HOW TO COMPLETE THIS TASK.
Leave out every line before the one containing "Give the depth of the awning at (277, 69).", and set down that line and the rest through the end of the listing exactly.

*** RECORDS SUPPLIED ***

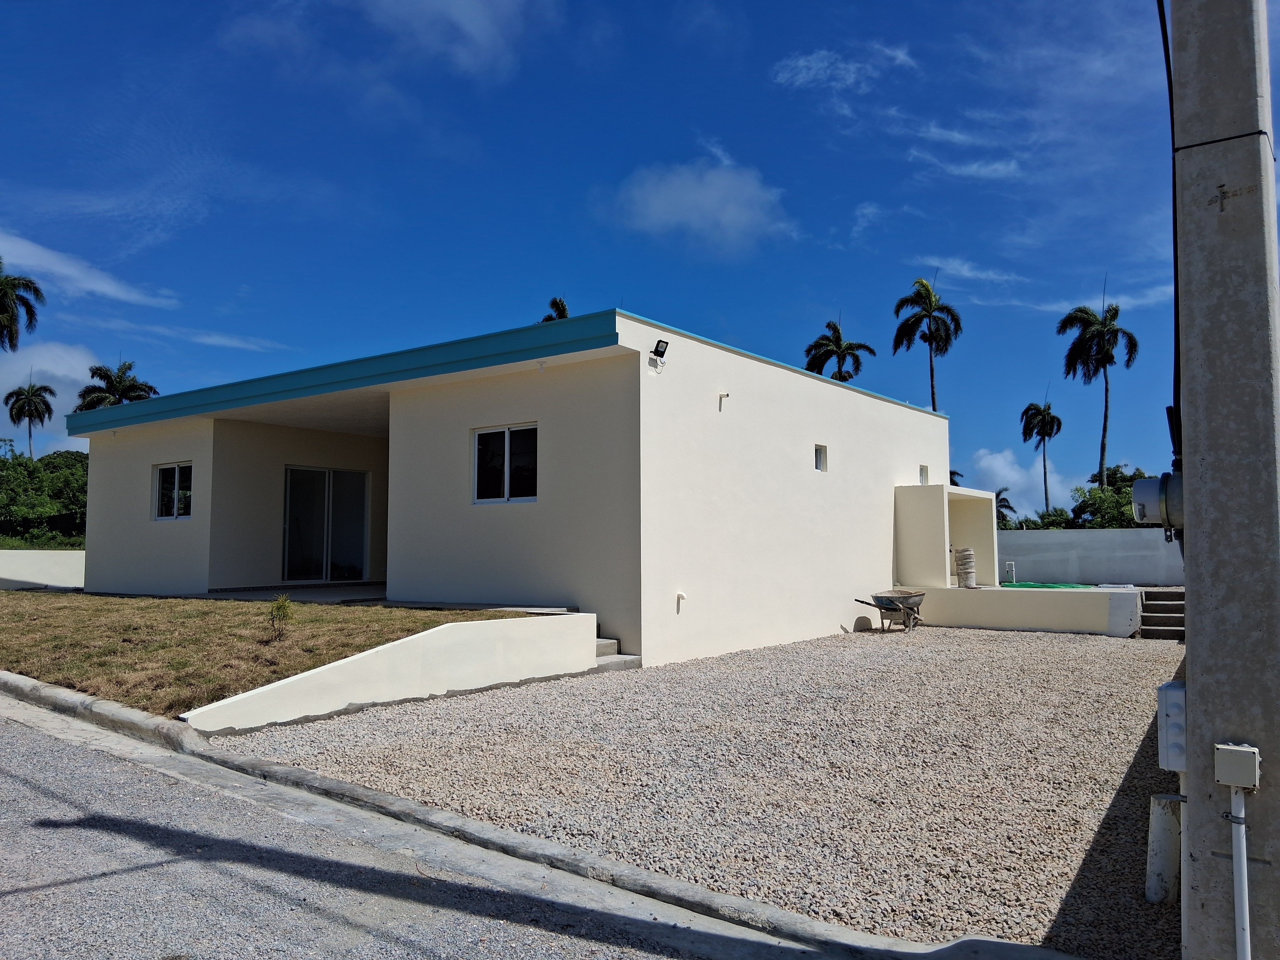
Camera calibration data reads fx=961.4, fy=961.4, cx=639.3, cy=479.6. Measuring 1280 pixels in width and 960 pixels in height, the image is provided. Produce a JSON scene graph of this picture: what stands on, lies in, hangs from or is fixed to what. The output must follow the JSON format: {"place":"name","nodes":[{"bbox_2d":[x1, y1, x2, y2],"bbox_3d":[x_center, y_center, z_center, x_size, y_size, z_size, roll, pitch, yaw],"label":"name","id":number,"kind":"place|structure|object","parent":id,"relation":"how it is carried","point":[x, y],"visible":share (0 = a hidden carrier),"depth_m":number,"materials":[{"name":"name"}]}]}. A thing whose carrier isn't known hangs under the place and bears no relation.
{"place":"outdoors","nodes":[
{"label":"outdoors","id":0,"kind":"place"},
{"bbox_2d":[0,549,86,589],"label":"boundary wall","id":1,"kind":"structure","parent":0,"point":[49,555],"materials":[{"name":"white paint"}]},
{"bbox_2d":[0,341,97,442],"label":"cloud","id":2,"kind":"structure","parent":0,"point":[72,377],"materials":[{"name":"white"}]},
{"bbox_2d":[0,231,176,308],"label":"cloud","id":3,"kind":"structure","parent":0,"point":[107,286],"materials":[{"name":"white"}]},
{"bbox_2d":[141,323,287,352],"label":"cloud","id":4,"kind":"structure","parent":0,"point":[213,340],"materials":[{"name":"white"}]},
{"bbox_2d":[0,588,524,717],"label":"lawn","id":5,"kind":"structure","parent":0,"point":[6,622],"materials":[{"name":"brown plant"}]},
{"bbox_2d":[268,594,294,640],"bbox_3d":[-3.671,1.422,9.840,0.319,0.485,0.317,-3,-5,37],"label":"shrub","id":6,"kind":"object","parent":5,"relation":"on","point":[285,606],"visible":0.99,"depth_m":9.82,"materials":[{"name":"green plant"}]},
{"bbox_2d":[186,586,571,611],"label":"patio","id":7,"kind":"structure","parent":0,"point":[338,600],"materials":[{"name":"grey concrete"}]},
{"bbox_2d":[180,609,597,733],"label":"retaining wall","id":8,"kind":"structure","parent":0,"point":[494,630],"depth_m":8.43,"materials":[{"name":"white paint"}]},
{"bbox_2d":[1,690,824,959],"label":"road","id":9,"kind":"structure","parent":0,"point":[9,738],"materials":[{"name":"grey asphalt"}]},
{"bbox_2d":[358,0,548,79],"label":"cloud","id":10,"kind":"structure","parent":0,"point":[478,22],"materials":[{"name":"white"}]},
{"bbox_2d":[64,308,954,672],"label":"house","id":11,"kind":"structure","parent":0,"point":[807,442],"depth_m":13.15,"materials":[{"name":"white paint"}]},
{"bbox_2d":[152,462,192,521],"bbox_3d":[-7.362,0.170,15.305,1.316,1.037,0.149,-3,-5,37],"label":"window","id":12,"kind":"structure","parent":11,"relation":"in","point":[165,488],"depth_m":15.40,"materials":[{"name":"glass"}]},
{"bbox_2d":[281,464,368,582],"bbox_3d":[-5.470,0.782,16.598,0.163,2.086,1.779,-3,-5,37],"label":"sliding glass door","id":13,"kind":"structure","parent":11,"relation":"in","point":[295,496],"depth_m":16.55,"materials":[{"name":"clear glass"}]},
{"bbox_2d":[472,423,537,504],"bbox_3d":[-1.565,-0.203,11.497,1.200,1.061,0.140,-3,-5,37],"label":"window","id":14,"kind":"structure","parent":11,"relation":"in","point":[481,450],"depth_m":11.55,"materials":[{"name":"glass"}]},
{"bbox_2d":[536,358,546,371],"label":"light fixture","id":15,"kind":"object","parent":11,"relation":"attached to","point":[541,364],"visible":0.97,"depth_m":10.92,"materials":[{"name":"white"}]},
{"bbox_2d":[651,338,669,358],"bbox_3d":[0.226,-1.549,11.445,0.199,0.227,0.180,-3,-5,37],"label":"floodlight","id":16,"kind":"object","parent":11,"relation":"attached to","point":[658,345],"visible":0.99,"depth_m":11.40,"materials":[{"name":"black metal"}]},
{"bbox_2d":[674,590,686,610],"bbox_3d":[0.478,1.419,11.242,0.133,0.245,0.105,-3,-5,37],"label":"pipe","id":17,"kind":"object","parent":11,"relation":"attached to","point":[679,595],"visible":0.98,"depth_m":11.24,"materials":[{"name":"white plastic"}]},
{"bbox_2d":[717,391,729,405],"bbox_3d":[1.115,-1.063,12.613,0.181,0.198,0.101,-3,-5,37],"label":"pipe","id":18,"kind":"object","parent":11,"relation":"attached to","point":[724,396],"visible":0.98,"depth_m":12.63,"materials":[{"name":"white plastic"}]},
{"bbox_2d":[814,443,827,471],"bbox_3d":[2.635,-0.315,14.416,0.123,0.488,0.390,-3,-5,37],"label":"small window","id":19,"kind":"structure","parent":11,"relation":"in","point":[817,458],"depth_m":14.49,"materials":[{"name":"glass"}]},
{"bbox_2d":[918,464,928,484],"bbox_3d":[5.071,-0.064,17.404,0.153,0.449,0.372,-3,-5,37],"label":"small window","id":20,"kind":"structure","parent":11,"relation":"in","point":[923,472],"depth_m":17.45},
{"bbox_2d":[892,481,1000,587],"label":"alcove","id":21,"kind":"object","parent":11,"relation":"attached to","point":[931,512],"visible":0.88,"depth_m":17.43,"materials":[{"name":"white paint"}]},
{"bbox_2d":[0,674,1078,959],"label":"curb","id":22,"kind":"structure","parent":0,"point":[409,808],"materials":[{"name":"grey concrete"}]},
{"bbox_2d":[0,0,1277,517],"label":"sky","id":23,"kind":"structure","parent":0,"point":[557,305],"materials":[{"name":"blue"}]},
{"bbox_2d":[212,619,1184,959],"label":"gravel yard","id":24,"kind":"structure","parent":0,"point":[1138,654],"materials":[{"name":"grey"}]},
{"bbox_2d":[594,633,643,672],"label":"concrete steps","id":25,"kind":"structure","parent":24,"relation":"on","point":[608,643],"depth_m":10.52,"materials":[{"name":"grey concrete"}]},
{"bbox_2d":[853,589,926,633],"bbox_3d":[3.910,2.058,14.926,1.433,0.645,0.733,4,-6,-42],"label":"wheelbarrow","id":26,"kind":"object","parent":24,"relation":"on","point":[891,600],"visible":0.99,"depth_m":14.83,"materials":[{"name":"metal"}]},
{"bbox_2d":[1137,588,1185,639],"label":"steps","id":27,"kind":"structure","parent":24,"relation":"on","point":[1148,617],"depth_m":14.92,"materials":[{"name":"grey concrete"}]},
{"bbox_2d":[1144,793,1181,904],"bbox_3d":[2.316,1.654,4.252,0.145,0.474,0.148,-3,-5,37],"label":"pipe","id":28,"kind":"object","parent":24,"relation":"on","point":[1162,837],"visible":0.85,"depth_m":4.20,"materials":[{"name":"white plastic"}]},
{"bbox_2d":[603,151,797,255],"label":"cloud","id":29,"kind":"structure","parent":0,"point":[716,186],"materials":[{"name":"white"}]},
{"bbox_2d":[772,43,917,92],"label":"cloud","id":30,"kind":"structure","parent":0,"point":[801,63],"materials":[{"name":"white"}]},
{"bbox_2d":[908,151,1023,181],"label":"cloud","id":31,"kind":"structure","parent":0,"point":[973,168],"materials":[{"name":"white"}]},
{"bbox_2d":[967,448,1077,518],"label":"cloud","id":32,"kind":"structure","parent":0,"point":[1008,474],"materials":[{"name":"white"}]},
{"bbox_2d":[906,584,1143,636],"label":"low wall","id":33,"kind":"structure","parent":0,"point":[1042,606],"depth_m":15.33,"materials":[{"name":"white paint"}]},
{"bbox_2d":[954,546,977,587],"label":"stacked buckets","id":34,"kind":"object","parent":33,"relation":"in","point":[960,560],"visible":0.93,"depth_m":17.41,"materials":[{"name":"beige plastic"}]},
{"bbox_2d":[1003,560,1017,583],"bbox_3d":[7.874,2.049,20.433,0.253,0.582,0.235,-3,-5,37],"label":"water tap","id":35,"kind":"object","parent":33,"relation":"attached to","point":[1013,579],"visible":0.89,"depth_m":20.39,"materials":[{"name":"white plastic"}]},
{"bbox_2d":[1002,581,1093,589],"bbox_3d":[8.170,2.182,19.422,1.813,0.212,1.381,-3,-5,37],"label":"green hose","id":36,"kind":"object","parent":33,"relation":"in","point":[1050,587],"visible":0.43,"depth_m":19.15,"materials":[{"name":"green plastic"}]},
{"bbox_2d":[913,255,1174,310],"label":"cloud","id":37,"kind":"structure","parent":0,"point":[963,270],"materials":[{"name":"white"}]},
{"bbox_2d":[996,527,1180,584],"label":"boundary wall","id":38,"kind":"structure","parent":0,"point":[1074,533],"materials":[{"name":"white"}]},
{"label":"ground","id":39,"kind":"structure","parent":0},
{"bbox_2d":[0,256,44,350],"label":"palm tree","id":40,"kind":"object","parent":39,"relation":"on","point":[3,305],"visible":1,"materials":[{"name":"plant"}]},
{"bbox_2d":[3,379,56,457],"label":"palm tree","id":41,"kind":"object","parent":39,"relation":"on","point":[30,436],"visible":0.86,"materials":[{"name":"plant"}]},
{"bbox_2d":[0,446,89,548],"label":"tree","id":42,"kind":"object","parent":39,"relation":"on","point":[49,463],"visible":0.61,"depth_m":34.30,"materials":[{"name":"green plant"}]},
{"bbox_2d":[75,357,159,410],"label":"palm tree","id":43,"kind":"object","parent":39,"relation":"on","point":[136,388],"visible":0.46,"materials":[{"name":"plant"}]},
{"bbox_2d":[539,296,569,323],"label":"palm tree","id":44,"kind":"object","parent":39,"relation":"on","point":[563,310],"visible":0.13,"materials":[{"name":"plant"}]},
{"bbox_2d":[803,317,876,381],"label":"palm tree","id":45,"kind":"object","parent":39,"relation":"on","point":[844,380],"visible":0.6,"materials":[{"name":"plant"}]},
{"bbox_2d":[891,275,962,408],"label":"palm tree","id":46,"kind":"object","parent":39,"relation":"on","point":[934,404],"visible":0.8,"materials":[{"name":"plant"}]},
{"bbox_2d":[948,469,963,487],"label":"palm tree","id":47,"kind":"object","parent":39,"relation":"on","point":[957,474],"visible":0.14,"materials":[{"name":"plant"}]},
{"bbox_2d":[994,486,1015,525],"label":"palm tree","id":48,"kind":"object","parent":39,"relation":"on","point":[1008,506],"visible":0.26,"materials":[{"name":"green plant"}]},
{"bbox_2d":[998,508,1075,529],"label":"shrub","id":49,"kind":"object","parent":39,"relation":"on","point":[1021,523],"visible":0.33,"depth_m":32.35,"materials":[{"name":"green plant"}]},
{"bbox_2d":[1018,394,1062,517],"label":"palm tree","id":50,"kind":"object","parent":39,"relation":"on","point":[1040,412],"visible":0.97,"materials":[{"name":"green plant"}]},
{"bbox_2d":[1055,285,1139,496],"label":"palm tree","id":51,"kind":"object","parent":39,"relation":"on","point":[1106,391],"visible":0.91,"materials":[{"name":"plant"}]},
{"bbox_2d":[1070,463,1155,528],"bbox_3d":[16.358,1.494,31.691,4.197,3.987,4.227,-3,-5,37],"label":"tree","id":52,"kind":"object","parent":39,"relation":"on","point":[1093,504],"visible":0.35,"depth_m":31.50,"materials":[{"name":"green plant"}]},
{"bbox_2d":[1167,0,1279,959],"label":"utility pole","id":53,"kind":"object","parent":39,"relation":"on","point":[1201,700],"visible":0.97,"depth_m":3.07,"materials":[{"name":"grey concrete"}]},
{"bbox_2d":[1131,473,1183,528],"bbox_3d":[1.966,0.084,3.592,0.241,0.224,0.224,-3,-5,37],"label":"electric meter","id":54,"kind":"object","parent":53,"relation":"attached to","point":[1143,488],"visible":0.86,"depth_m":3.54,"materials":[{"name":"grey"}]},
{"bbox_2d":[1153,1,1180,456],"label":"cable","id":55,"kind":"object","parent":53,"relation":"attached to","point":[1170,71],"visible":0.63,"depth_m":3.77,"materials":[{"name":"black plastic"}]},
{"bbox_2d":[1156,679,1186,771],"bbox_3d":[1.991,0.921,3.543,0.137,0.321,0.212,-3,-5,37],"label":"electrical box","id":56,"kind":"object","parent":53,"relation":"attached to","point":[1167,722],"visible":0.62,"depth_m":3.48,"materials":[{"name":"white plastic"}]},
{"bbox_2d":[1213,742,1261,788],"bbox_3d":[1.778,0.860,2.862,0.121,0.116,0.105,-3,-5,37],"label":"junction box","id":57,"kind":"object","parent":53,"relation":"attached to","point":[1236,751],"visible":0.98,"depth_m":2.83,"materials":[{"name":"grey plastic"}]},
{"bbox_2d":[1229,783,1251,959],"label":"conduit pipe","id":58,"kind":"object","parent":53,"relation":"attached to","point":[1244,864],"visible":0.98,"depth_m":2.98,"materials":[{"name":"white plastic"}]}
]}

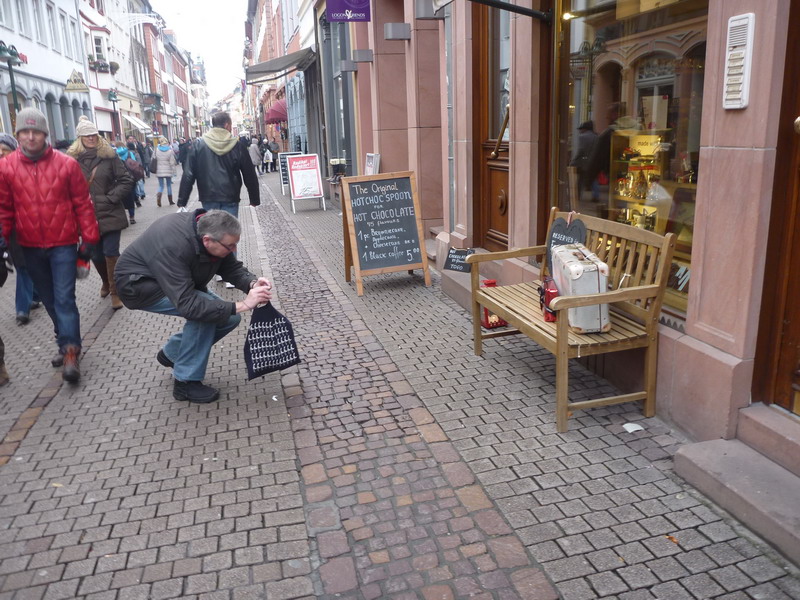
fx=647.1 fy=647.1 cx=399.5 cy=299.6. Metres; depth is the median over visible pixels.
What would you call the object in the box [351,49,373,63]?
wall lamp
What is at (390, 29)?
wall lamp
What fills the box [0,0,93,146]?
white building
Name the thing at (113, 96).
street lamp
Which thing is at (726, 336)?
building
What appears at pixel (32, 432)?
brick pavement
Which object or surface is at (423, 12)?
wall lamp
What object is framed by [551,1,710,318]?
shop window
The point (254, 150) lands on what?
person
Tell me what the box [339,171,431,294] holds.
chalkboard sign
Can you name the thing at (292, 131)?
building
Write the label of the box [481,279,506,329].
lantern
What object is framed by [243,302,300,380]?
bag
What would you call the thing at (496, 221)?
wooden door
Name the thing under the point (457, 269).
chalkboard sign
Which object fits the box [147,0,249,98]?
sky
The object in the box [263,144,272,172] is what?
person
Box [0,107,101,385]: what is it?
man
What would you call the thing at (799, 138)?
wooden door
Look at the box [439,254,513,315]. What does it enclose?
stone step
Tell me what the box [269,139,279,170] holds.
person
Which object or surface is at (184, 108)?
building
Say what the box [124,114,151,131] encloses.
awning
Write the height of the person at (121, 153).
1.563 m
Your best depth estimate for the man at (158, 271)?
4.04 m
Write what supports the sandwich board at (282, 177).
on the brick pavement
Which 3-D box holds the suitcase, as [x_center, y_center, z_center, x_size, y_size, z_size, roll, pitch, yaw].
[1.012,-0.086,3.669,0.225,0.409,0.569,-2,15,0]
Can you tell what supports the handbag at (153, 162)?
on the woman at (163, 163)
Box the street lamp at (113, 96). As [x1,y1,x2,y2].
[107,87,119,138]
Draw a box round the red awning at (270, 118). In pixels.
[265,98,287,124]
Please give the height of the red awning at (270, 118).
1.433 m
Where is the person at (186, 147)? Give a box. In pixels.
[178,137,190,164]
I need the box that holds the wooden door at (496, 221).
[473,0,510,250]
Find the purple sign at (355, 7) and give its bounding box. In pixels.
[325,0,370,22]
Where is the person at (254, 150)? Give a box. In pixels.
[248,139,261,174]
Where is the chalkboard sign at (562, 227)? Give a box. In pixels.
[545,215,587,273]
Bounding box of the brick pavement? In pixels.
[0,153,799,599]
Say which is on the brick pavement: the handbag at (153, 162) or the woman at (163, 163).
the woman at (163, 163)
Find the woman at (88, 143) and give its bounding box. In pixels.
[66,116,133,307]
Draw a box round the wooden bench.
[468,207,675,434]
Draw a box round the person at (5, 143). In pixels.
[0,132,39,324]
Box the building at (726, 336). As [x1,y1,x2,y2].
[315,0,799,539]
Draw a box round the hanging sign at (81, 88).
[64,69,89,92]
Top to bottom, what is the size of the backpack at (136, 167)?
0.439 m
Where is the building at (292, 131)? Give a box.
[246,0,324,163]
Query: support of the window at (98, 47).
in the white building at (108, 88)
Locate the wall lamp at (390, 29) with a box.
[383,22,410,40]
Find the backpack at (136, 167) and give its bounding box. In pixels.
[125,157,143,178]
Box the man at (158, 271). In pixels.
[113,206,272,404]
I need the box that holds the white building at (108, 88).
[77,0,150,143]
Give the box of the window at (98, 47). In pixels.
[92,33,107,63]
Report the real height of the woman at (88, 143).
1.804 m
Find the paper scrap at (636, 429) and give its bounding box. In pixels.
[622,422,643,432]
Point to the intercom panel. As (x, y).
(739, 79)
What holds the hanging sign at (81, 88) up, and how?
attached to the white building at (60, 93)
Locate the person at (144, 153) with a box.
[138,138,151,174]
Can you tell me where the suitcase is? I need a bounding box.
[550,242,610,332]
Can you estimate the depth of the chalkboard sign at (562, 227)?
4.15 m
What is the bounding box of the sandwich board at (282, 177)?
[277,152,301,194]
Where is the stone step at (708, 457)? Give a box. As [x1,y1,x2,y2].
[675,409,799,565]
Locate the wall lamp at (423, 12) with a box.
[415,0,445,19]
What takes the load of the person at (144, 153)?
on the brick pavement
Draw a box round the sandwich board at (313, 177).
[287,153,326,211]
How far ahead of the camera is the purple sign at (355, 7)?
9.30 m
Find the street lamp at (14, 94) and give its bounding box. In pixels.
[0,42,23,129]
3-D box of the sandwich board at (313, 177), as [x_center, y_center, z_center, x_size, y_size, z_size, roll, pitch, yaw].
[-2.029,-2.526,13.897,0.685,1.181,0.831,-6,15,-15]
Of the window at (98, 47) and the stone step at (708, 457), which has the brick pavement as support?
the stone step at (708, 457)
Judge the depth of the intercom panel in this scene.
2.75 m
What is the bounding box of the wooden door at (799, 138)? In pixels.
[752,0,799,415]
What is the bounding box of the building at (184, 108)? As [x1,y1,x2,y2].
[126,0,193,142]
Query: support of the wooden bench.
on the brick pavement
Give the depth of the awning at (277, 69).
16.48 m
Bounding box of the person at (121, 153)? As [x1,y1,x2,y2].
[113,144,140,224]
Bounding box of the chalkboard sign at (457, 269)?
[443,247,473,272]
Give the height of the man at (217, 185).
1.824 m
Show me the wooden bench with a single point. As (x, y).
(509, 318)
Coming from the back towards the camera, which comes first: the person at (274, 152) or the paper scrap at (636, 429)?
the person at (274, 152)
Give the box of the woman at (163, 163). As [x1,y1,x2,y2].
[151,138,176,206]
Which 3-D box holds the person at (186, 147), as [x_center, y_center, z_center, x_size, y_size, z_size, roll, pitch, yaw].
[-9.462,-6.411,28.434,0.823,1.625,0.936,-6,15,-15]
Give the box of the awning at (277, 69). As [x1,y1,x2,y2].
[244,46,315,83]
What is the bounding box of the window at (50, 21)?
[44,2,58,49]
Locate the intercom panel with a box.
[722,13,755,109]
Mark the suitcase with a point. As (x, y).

*** End of RECORDS SUPPLIED ***

WRITTEN RESPONSE.
Give the depth of the awning at (277, 69).
16.48 m
Bounding box of the person at (121, 153)? As [x1,y1,x2,y2].
[113,144,140,224]
Bounding box of the chalkboard sign at (457, 269)?
[443,247,473,272]
Give the height of the man at (217, 185).
1.824 m
Show me the wooden bench with a single point. As (x, y).
(509, 318)
Coming from the back towards the camera, which comes first: the person at (274, 152) or the paper scrap at (636, 429)?
the person at (274, 152)
Give the box of the woman at (163, 163). As [x1,y1,x2,y2].
[151,138,176,206]
Which 3-D box holds the person at (186, 147), as [x_center, y_center, z_center, x_size, y_size, z_size, roll, pitch, yaw].
[-9.462,-6.411,28.434,0.823,1.625,0.936,-6,15,-15]
Give the box of the awning at (277, 69). As [x1,y1,x2,y2].
[244,46,315,83]
What is the bounding box of the window at (50, 21)?
[44,2,58,49]
Locate the intercom panel with a box.
[722,13,755,109]
Mark the suitcase with a point. As (x, y).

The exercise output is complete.